Seguranças dos taxistas

Questão de segurança

Cerca de 20% dos taxistas utilizam o mecanismo, mas número deve crescer com entrada de empresa no mercado local

20/01/2014 por Redação

A recente onda de violência contra os taxistas chama atenção para a vulnerabilidade da classe. Em menos de um mês, foram registrados pelo menos cinco casos de agressões aos profissionais que trabalham com a chamada bandeira 2, rodando no horário noturno.

Com a intenção de aumentar a segurança dos motoristas, um sistema de monitoramento em tempo real vem sendo utilizado há cerca de um ano.

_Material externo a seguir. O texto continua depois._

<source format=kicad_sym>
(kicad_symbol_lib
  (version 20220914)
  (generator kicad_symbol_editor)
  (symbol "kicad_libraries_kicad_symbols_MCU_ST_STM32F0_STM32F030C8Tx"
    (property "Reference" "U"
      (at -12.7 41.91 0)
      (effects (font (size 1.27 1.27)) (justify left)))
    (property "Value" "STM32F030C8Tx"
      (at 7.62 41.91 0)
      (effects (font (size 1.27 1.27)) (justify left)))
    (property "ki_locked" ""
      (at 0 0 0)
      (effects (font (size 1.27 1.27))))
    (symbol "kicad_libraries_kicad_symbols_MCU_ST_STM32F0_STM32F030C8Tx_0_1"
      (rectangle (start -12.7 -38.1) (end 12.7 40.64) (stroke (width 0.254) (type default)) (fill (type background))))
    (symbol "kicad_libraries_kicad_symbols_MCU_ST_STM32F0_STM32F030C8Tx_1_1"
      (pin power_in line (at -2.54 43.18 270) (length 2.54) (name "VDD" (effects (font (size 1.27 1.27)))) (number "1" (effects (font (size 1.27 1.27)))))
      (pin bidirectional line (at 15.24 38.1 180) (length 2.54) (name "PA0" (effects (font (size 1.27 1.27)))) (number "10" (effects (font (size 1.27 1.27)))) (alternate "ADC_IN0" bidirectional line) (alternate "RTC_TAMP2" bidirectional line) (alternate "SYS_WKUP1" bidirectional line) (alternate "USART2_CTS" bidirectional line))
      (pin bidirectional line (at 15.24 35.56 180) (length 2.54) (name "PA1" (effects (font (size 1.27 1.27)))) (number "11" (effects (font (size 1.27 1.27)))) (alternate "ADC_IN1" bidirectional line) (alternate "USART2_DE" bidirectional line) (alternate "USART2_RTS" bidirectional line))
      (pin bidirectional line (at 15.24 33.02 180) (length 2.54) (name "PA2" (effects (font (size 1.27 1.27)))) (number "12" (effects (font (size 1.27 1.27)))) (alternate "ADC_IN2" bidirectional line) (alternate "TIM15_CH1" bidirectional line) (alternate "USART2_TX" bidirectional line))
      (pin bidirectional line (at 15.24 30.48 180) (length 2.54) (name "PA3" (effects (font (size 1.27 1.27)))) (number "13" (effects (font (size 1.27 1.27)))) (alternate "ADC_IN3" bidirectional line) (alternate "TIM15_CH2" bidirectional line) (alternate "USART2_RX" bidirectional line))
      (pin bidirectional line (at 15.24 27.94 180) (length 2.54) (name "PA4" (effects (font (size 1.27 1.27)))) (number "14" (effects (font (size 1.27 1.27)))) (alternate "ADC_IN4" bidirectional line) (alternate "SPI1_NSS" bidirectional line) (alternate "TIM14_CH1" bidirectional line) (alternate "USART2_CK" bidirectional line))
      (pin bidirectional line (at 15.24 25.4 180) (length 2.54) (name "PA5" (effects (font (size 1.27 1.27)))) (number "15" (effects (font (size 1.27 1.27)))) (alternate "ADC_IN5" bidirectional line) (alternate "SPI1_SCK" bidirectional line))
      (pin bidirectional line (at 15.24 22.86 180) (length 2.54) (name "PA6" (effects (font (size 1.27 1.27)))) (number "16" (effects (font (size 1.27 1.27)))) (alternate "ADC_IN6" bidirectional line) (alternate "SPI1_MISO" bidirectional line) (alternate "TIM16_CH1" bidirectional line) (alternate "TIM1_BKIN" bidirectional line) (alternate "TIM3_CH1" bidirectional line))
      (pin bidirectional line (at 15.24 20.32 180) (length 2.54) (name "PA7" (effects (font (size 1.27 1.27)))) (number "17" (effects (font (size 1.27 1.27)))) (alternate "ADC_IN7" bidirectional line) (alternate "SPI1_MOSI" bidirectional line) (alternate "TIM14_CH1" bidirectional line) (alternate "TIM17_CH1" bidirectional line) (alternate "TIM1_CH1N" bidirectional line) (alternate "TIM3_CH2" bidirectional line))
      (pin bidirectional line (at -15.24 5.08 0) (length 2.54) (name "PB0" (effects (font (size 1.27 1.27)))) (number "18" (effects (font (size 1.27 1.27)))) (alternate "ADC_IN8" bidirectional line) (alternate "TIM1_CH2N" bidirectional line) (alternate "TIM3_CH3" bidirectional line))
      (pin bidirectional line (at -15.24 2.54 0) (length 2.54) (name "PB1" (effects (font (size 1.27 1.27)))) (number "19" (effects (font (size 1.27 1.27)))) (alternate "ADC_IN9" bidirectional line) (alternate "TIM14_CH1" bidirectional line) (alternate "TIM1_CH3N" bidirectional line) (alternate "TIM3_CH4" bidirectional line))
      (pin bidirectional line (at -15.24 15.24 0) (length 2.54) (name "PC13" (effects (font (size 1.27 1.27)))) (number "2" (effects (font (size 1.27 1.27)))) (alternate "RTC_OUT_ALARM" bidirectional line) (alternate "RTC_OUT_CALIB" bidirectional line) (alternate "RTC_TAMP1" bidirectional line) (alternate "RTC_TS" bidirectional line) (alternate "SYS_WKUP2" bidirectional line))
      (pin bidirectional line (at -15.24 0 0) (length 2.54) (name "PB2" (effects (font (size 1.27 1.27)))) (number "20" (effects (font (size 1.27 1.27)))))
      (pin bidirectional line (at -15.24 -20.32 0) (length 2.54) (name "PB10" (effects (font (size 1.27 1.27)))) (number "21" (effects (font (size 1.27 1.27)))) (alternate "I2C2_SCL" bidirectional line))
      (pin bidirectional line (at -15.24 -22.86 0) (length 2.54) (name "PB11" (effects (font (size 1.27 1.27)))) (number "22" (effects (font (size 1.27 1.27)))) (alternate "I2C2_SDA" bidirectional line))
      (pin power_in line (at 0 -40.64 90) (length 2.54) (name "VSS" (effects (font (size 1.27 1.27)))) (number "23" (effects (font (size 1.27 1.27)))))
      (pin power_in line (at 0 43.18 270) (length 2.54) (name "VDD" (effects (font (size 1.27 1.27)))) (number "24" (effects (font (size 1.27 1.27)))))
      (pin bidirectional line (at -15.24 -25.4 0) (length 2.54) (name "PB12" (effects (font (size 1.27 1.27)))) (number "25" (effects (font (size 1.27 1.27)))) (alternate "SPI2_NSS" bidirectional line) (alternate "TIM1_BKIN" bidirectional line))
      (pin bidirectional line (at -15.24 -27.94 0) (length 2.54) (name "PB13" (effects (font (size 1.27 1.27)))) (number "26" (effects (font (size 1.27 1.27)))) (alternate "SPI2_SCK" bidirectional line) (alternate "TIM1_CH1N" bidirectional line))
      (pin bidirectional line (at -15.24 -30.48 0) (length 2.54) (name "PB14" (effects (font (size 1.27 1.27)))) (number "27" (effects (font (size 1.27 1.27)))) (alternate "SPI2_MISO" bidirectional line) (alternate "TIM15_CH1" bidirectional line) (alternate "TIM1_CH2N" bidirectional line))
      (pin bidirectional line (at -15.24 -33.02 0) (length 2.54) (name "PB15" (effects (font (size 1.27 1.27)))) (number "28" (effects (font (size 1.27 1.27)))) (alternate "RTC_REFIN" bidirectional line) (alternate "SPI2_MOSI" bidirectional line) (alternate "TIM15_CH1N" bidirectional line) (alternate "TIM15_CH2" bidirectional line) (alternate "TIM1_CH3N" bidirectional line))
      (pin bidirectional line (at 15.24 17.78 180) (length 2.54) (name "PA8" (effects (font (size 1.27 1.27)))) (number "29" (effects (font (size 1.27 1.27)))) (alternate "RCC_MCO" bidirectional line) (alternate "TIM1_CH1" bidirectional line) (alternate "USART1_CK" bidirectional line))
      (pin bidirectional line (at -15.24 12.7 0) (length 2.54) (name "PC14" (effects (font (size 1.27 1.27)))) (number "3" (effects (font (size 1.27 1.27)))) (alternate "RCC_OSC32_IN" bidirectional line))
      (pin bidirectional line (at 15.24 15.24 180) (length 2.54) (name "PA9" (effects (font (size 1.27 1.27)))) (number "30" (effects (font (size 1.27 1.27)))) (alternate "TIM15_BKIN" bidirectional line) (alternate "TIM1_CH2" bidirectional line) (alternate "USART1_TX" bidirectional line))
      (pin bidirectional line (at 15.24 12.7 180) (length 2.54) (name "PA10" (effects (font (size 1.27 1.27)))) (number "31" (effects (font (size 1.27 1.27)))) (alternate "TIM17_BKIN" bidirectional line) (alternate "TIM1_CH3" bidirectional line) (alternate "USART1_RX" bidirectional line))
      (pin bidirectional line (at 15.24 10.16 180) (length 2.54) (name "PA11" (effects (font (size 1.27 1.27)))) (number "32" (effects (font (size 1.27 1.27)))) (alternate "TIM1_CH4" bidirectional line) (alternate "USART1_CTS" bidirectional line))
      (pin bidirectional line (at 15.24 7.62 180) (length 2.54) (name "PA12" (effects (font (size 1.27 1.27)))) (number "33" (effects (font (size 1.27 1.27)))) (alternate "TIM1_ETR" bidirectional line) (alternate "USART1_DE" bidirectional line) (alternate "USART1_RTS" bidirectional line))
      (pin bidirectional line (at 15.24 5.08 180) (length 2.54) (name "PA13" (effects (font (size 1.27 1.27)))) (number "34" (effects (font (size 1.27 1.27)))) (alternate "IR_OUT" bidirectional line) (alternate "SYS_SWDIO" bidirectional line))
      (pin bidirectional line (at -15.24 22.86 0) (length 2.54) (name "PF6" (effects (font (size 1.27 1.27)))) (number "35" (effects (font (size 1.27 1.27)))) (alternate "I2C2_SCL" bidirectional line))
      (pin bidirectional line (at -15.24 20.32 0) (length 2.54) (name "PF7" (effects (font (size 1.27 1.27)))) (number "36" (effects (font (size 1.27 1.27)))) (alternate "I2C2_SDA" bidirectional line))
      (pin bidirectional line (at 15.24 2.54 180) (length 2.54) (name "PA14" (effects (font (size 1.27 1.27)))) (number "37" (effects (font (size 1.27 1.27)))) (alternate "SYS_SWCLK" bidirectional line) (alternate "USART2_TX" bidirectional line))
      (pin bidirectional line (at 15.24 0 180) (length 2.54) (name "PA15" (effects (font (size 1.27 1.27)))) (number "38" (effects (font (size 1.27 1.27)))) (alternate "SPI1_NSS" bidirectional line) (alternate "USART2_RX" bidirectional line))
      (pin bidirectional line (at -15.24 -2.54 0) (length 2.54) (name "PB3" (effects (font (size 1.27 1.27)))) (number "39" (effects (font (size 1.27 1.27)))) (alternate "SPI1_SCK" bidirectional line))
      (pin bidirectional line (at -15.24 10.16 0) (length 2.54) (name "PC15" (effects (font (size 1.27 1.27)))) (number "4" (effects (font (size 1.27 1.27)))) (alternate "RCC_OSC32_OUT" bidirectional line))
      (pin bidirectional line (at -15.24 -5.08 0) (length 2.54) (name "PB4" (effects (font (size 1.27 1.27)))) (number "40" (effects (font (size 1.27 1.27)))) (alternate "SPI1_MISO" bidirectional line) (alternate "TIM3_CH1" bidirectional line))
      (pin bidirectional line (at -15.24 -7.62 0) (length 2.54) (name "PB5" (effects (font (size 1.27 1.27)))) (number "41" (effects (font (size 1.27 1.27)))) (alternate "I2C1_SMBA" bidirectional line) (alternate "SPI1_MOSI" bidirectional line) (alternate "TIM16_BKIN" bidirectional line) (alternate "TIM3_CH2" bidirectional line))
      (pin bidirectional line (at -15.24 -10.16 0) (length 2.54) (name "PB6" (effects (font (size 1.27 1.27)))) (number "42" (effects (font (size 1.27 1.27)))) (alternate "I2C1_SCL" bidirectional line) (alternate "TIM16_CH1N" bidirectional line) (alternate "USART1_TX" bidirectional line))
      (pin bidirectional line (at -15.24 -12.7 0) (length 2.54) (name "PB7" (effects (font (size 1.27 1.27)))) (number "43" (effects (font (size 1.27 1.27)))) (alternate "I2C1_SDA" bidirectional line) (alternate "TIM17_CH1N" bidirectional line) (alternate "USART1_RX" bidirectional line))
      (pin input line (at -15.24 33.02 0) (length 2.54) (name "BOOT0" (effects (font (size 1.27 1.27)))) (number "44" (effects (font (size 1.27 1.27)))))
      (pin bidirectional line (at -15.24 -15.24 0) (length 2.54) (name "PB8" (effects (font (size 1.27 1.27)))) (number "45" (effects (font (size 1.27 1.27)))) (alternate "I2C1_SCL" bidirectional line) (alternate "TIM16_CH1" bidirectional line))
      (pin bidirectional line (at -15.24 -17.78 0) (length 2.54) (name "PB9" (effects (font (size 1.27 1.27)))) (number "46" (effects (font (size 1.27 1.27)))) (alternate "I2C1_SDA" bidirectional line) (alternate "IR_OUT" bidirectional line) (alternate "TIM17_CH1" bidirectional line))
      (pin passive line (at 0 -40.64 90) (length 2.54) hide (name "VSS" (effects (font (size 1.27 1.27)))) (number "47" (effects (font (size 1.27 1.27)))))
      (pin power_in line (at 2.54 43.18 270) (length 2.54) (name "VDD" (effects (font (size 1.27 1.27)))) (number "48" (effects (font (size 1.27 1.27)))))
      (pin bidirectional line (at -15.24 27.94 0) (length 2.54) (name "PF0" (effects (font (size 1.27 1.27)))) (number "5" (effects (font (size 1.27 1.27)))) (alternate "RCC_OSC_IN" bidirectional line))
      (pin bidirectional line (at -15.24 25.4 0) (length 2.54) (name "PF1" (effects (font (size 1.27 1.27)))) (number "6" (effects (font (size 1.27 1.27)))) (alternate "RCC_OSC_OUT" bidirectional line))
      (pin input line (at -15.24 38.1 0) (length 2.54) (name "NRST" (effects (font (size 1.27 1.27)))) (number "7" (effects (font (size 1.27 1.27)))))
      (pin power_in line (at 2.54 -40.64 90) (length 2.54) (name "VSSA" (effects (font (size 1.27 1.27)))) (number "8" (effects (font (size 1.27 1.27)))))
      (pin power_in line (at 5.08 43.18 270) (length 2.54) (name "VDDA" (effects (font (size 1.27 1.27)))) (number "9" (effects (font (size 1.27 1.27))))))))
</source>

Conhecido popularmente entre os taxistas como “Botão de Pânico”, o sistema já mostra resultados positivos. “Antes de termos esse sistema, nós registrávamos de três a quatro casos de assalto toda semana. Agora, com a implementação desse projeto, o número de ocorrências já diminuiu bastante”, relatou o presidente do Sindicato dos Taxistas de Alagoas (Sintáxi-AL), Ubiraci Correia.

Em funcionamento há cerca de um ano, o sistema tem adesão de taxistas ainda pequena, alcançando cerca de 20% da frota da capital. Mas de acordo com o presidente do Sintáxi-AL, Ubiraci Correia, esse número deve aumentar dentro dos próximos meses. “Agora que a empresa está se instalando aqui em Maceió, estamos esperando uma adesão em massa, isso porque uma entrada em grande quantidade pode diminuir o preço de custo da manutenção do equipamento”.

O botão de pânico é fruto do projeto chamado Táxi Cidadão, que vem sendo desenvolvido através de uma parceria entre o Sintáxi-AL e a Secretaria do Estado de Defesa Social (Seds). Através de um convênio firmado entre as entidades, uma empresa terceirizada de segurança eletrônica passa a oferecer a tecnologia de rastreamento e monitoramento dos veículos em tempo real.

Entenda como funciona

O funcionamento do botão de pânico acontece da seguinte forma: o taxista instala o equipamento no carro e ainda pode escolher o local onde o botão será colocado, de modo que fique localizado no lugar mais estratégico possível, para que numa possível necessidade, ele possa ser utilizado sem despertar a atenção dos assaltantes. Ao ativar o botão, imediatamente um alarme é acionado no Centro Integrado de Operações de Defesa Social (Ciods).

De acordo com Geraldo Lopes, dono da empresa de segurança que disponibiliza a tecnologia, o mecanismo é muito eficiente e ele já desenvolve o mesmo tipo de trabalho nas cidades de Recife e Aracaju. “O grande diferencial do nosso sistema é que a localização é muito mais precisa do que um GPS convencional. A margem de erro é de apenas cinco metros, enquanto um GPS convencional nem sempre é preciso”, explica.

Na Prática

O taxista Mizael Francelino Filho, conta que já utilizou o Botão por duas vezes, mas em nenhuma delas a suspeita de que seria vítima de assalto foi confirmada. “Nas duas vezes que eu apertei o botão, a polícia fez a abordagem ao meu carro em menos de dez minutos, mas felizmente não era nada”.

Para utilizar o sistema é preciso pagar apenas uma taxa mensal de R$ 45. Mizael acredita que, apesar de o carro estar segurado, é melhor estar prevenido. “A gente se sente mais protegido porque tem um contato mais rápido e prático com a polícia. Além disso, o sistema do botão de pânico permite que o condutor bloqueie o veículo em caso de assalto. Para isso, o motorista só precisa ligar para a polícia e informar a palavra secreta”.

O ex-diretor do Ciods, tenente-coronel Marcos Sampaio, informou que o sistema do botão de pânico está sendo usado também nos bares e restaurantes de Alagoas, implantado após o convênio entre a Associação Brasileira de Bares e Restaurantes (Abrasel-AL) e o Centro Integrado.